Defense secretary Teodoro laments the fact that there had been a radical drop in the number of interested applicants for admission to the Philippine Military Academy from a high of 21,051 in 1997 to a low of 7,739 in 2007 over a 10 year gap. Thus they thought that what explains this is preference for high paying jobs, perceived erosion of patriotism, and higher academic requirements, true or not.
More importantly, good secretary Teodoro may have more reason to worry since the average age of troops today stands at 40 and therefore, within the AFP, there is a local problem of a graying population that should be replaced with new recruits or so-called – youngblood. He can then only further lament the abolition of the mandatory ROTC for all college students which was replaced with the National Service Training Program and which was found to be a dismal failure.
Thus, there is an itch to revive the old ROTC law since it serves as a ready pool for its citizen armies as what also happens in modern democracies like Singapore, Taiwan, Israel and Switzerland. Problem is, should it really have to be revived after it has already been ‘outlawed’.
While it is true that ROTC has also been a major source of officers recruited into the major branches of the military (Army, Navy, Air Force, Constabulary [now the PNP]), it is even disconcerting to note that those who are sourced from the Philippine Military Academy or other foreign academies are the very ones who constitute the so-called ‘ruling military elites’ in the entire military corps despite the fact that they only represent the minority in terms of population.

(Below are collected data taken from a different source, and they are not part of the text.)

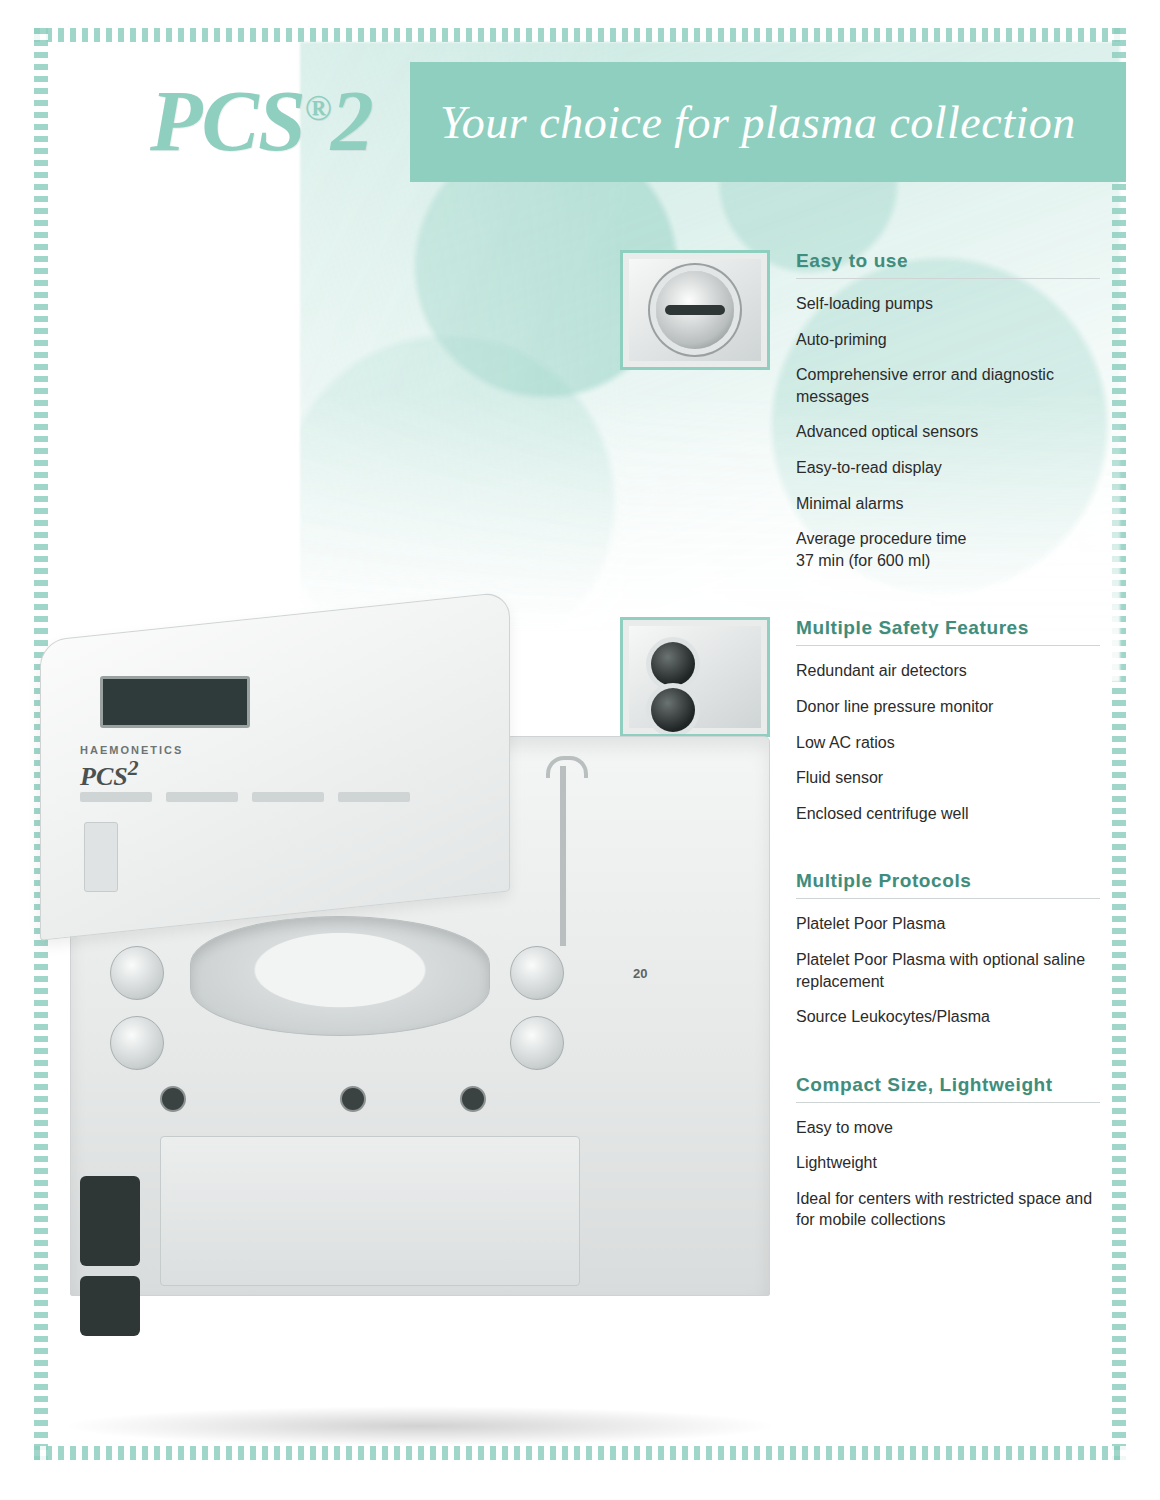PCS®2
Your choice for plasma collection
Easy to use
Self-loading pumps
Auto-priming
Comprehensive error and diagnostic messages
Advanced optical sensors
Easy-to-read display
Minimal alarms
Average procedure time
37 min (for 600 ml)
Multiple Safety Features
Redundant air detectors
Donor line pressure monitor
Low AC ratios
Fluid sensor
Enclosed centrifuge well
20
Multiple Protocols
Platelet Poor Plasma
Platelet Poor Plasma with optional saline replacement
Source Leukocytes/Plasma
Compact Size, Lightweight
Easy to move
Lightweight
Ideal for centers with restricted space and for mobile collections
HAEMONETICSPCS2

One can say this is absurd, totally lopsided. But it is a military given. Officers who are just ROTC graduates or did not graduate from the Philippine Military Academy have become ‘second class officers’ in the corps with them getting slower promotion, less sensitive positions, and even lower slots in foreign schooling. This is really a situation that should have been addressed 20 years ago except that the so-called “mistah culture” is the culprit for this vicious and still happening discrimination against non-peemayers.
As long as there is this “Baguio Mafia” in the military organizations, even gays or lesbians may have to be discriminated against. There is reason to inquire why the top brass of the AFP has not completely addressed this nagging problem that has existed since time immemorial.
It is high time to put all officers in the military in the same class level in terms of seniority and lineal listing. AFP should now do away with the self-deprecating Orwellian tradition. There is no such thing as – “some officers are more equal than others”. This is a misconception. Since all officers – be them peemayers or non-peemayers – pass through the same set of qualification or quality standards, that henceforth, the AFP leadership itself has no right to discriminate against those the PMA did not produce but who may well be graduates of UP, Ateneo, La Salle and honor graduates of other institutions of higher learning. From where I stand, to hell with this scheme and scene in the damned AFP!
It should be immoral for the AFP to perpetuate this racist mentality of patronizing their own kind at the expense of the other segments in the officer corps. It should be immoral for the AFP to violate the promotion cycle by making 100% guarantees of timely promotion only to peemayers than to non-peemayers. I hate to say this but when UP students have to throw rotten eggs to then AFP Chief of Staff, in means simply that there was really something wrong with the AFP.
There is still time left to save the pond, matter-of-factly. Will the officialdom in the AFP please do something about such chronic ills? Not to do so may soon amount to AFP’s – boon or bane.